**TASKS TO CARRY OUT:**
A - Summarize the passage on Wes Anderson in two sentences.
B - Repeat word for word the part of the passage on Wes Anderson from "Working with vets" up to and including "on the set?".

**STUDY TEXT:**
□ □ □

Working with vets like Hackman, Huston and Glover might intimidate some younger directors. But Anderson actually wrote the movie with each specific star in mind. He approached Hackman years before the script was conceived and doggedly pursued him even after the star was slow to respond. Did being the co-screenwriter give Anderson, the director, a leg up on the set?
"I don't separate the two jobs like the industry does," Anderson said. "For me, most of the writing is just planning what we are going to film. So to me the two disciplines are linked. I will say that on The Royal Tenenbaums I stuck much closer to the script than I had envisioned. I always imagined myself as a Cassavetes-type director, where the process verges on this loose, improv feeling. But we didn't improvise a single line in this movie."
Halfway through our lunch, the obvious impression was that Wes Anderson is a director who loves to plan things; all the more amazing given that his films feel like spontaneous-combustion comedy. Take the soundtrack for The Royal Tenenbaums, rife with well-known pop tunes from the '60s and '70s, for example. Anderson began thinking of songs to include from the moment he started writing the script, perhaps even earlier.
"There's a Nico song that plays when Gwyneth Paltrow comes off the bus with Richie. It's called "These Days" and I knew I wanted that song in the film before I had ever conceived of a story. I had this vague image of someone coming out of Penn Station with the Nico song playing. There was also a Ravel String Quartet I wanted in there. The music gives me a feeling that I will then match up with a scene in the movie."
Anderson cited another example: a Rolling Stones song called "She Smiles Sweetly" that he knew would play in a small, confined room somewhere in the film. "Ultimately, Gwyneth Paltrow puts that record on in the tent, after Luke's character has tried to commit suicide," Anderson explained. "He comes in and surprises her and they're together in there. I owe a lot to my music supervisor, Randy Poster, whom I've known a long time. He'll make CDs of songs for me to listen to while I'm writing."
Anderson's relationship with Poster is a close one. Because the director had taken a shine to a Ravel piece, Poster researched French Impressionist music and returned with dozens of choices. One piece among them, by George Inesco, became the inspiration for a 12-minute-long cue that was shaped by Mark Mothersbaugh, the film's composer. During the cue, different instruments act as themes for different characters as their lives as "former geniuses" are brought up to the present.

□ □ □

**EXERCISE DATA:**
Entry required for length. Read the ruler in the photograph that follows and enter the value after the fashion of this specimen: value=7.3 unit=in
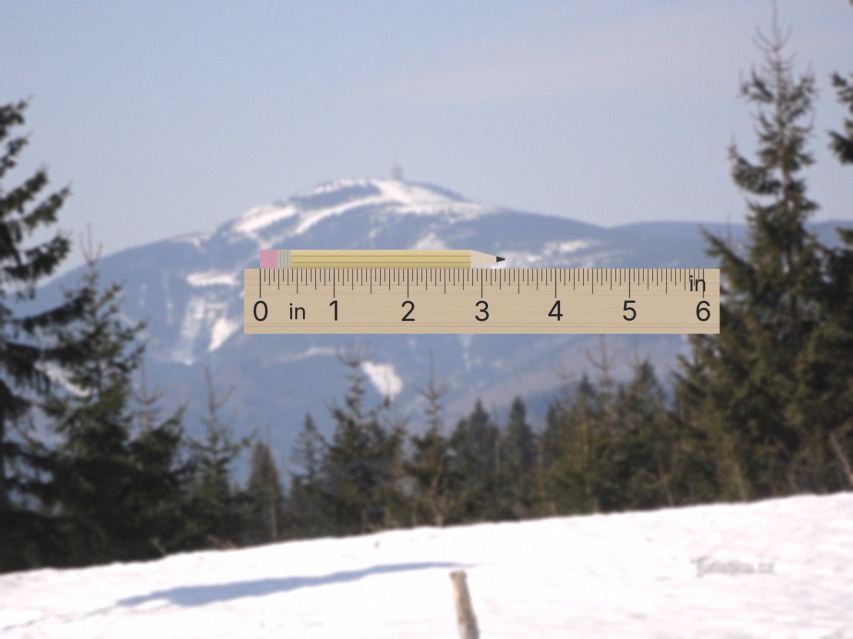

□ □ □

**OUTPUTS IN ORDER:**
A - Wes Anderson wrote The Royal Tenenbaums with each specific star in mind and, though he had imagined himself as a Cassavetes-type director, stuck close to the script without improvising a single line. He planned the soundtrack from the moment he started writing, wanting Nico's "These Days" before he had conceived of a story, and his music supervisor Randy Poster researched French Impressionist music, turning up a piece by George Inesco that inspired a 12-minute cue shaped by composer Mark Mothersbaugh.

B -
Working with vets like Hackman, Huston and Glover might intimidate some younger directors. But Anderson actually wrote the movie with each specific star in mind. He approached Hackman years before the script was conceived and doggedly pursued him even after the star was slow to respond. Did being the co-screenwriter give Anderson, the director, a leg up on the set?